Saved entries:

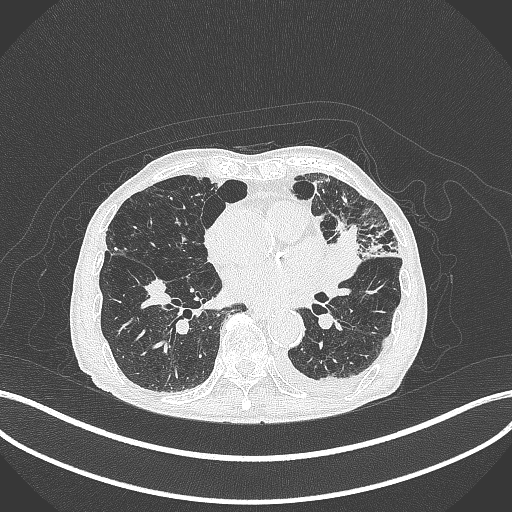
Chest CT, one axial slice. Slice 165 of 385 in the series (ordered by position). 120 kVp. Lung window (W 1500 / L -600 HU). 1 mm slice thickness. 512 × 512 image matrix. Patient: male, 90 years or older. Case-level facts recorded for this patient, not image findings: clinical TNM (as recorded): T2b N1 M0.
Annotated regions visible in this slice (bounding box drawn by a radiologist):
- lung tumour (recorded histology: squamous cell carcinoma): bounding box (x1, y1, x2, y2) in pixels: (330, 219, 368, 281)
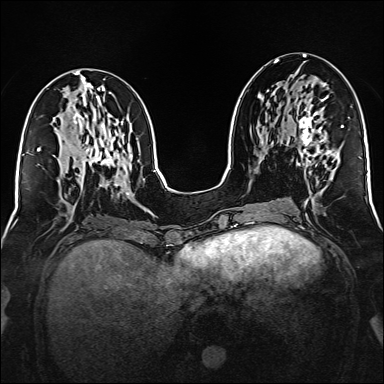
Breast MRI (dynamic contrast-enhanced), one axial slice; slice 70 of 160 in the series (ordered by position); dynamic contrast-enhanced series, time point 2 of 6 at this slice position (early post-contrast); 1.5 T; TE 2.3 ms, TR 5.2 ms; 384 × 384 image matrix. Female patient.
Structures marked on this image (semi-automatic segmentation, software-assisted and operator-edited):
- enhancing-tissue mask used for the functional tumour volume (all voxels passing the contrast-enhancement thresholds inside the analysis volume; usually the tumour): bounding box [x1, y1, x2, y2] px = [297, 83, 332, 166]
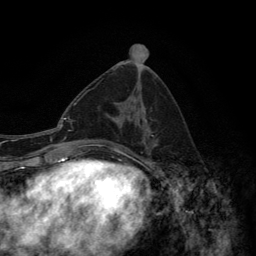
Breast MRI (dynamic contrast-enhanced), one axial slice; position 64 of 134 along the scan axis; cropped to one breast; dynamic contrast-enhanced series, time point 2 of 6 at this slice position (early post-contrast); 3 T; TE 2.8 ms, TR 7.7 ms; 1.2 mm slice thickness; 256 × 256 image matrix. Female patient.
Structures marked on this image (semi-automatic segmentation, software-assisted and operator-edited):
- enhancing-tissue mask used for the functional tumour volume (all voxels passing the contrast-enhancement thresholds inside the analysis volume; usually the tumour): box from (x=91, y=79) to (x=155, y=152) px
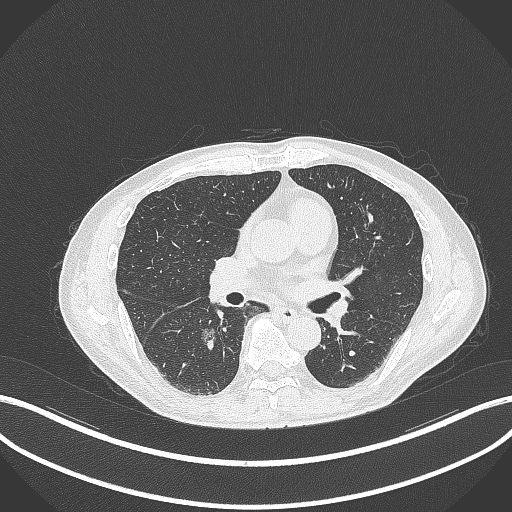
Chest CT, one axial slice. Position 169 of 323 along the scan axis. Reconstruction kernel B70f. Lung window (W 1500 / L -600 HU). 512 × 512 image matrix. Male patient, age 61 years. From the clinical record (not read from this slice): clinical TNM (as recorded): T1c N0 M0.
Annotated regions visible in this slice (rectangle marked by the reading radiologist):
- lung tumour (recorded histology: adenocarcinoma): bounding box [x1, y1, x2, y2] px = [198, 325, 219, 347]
* * *
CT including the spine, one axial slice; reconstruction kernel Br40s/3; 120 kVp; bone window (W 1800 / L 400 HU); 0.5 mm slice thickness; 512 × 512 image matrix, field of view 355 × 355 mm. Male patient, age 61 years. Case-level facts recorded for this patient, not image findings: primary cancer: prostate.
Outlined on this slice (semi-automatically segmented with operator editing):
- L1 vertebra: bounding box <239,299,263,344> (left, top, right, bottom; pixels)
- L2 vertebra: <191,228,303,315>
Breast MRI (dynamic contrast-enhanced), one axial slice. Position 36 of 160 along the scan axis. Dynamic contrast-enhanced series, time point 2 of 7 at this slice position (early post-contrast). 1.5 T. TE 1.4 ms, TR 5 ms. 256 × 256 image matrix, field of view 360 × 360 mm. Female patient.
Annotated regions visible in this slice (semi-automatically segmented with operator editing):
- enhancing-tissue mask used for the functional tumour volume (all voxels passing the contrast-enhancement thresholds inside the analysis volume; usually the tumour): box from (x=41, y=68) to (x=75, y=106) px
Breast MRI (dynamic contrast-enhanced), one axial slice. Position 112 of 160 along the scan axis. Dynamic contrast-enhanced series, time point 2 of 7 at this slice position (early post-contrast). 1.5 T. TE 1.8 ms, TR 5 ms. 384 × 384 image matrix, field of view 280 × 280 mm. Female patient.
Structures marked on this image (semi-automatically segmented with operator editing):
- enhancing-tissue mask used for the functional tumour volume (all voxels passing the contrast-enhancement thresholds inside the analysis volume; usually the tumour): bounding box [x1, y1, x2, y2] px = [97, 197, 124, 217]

**WHAT YOU NEED TO DO:** Among the lines above, repeat exactly those from the line with "Chest CT, one axial slice. Slice" to the line with "Annotated regions visible in this slice (bounding", counting both ends.

**EXERCISE RESPONSE:**
Chest CT, one axial slice. Slice 165 of 385 in the series (ordered by position). 120 kVp. Lung window (W 1500 / L -600 HU). 1 mm slice thickness. 512 × 512 image matrix. Patient: male, 90 years or older. Case-level facts recorded for this patient, not image findings: clinical TNM (as recorded): T2b N1 M0.
Annotated regions visible in this slice (bounding box drawn by a radiologist):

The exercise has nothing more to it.